Anaokulları ve kreşlerde güvenli bir ortam oluşturmak için ilk adımın, fiziksel ortam koşullarındaki güvenliğin sağlanması olduğuna dikkat çeken İş Sağlığı ve Güvenliği Uzmanı Dr. Öğr. Üyesi Sertaç Temur, “Kreş ve anaokulu içerisindeki yer döşemeleri için beton gibi sert bir zemin kullanılmamalı. PVC yer döşeme malzemesi hem antibakteriyel olması hem de darbe emici özelliği olmasından dolayı tercih edilebilir. Bununla birlikte çocukların güvenli bir şekilde oynamalarını sağlamak için oyun alanlarında yumuşak ve darbe emici özelliklerinden dolayı kauçuk zemin kaplama tercih edilmeli. Çocukların güvenliği ve sağlığı açısından plastik ve kauçuk zeminler tercih edilmesi gerekse de anaokulu ve kreşlerde eğer mümkünse çocukların negatif enerjilerini atabileceği kum veya toprak/çimen oyun alanları da yapılması çocuğun psikolojik sağlığı açısından olumlu yönde etkili olacaktır.” şeklinde konuştu.
Temizlik için kullanılan kimyasal ürünler çocukların merakını cezbedebilir!
Bu yaş grubundaki çocukların, bağışıklık sistemleri hala gelişim aşamasında olduğundan, enfeksiyonlara ve hastalıklara karşı daha hassas olduklarını hatırlatan Dr. Öğr. Üyesi Sertaç Temur, sözlerini şöyle sürdürdü:
“Bununla birlikte anaokulu ve kreş çağındaki çocuklar diğer yaşlara oranla daha meraklı olduklarından etraflarında gördükleri her şeyi tecrübe etmek isteyeceklerdir. Bu durumda yönetim ve personellere büyük bir görev düşüyor. Çünkü temizlik için kullanılan cam suyu gibi ürünler çocukların merakını cezbedebilir, çocuk merakından veya yanlışlıkla bu kimyasalları içebilir ve zehirlenebilir. Bu gibi durumların yaşanmaması için tehlikeli kimyasallar veya nesneler, çocukların ulaşamayacağı, ilgilerini çekmeyecek şekilde ve yerlerde muhafaza edilmelidir. Yemeklerin hazırlanması ve sunulması sırasında hijyen kurallarına sıkı sıkıya uyulmalı. Ayrıca, çocukların ellerini yıkamayı öğrenmesi ve bu alışkanlığı kazanmaları teşvik edilmelidir.”
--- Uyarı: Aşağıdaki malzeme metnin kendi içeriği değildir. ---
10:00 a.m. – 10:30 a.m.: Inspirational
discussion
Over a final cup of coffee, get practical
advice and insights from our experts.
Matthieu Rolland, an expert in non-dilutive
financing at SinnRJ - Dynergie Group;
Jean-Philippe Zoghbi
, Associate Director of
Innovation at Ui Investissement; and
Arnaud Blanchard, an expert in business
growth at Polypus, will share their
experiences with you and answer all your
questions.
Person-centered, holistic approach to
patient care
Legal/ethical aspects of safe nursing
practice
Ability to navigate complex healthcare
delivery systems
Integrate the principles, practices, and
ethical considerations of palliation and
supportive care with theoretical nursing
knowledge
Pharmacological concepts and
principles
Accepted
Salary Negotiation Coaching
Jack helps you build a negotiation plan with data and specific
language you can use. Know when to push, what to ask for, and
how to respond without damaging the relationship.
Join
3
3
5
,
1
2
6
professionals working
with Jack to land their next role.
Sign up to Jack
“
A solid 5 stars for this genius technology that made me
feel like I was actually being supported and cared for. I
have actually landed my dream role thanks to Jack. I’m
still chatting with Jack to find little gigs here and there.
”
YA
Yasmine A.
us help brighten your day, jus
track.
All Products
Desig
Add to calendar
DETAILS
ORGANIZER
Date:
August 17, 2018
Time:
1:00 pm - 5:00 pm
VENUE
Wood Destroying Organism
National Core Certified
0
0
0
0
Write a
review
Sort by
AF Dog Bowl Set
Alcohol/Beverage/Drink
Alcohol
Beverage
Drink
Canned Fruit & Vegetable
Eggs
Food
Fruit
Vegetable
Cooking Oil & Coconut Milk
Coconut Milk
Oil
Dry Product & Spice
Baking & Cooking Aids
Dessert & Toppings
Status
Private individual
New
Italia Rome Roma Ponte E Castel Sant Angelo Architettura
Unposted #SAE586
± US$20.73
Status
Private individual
“Okullarda güvenlik kültürünün oluşturulması öncelikli hale getirilmeli”
Özellikle Marmara Bölgesi ve İstanbul’da ikamet eden aileler ve okullar için deprem riskinin en öncelikli konulardan biri olduğuna dikkat çeken Dr. Öğr. Üyesi Sertaç Temur, “Depreme karşı alınabilecek en önemli önlemlerin başında tedbir ve eğitim gelir. Çünkü depremin ne zaman geleceğini bilemiyoruz. Bu nedenle anaokulu ve kreşlerde mutlaka yangın, deprem veya diğer acil durumlar için ayrıntılı bir acil durum planı olmalı. Böyle durumlar için tatbikatlar başta yönetim olmak üzere tüm personel ve çocuklarla birlikte yapılmalı ki, herhangi bir acil durum anında çocukların da bilinçli olması hayat kurtaracak derecede önemli bir husus.” dedi.
İSG eğitimleri, hem fiziksel hem psikolojik bilinçlendirmeyi içermeli
“Anaokulu ve kreşlerde güvenlik kültürünün oluşabilmesi için başta yönetim ve eğitimcilerin İSG standartları konusunda sürekli ve doğru bir şekilde eğitilmesi, güvenli ortamın sağlanması açısından hayati önem taşıyor.” diyen Dr. Öğr. Üyesi Sertaç Temur, “Bu eğitimler, personelin hem fiziksel hem de psikolojik açıdan bilinçli ve güvenli ortam koşullarını sağlayabilmesi amacıyla verilmeli. Personel, çocukların ihtiyaçlarını doğru bir şekilde anlayabilmek, olası tehlikeleri önceden fark edebilmek ve acil durumlarda hızlı ve etkili bir şekilde müdahale edebilmek için eğitim alır. Ayrıca, çocukların psikolojik güvenliği de göz önünde bulundurulur. Personel, çocuklarla nasıl sağlıklı ve destekleyici bir iletişim kurulacağını öğrenir. Ancak güvenlik kültürü dediğimizde, eğitimlerin sadece bir formalite olmadığını bilmek gerekir. Güvenli ortamın sağlanabilmesi açısından herkes güvenlik konusunda aktif bir rol üstlenmeli.” şeklinde konuştu.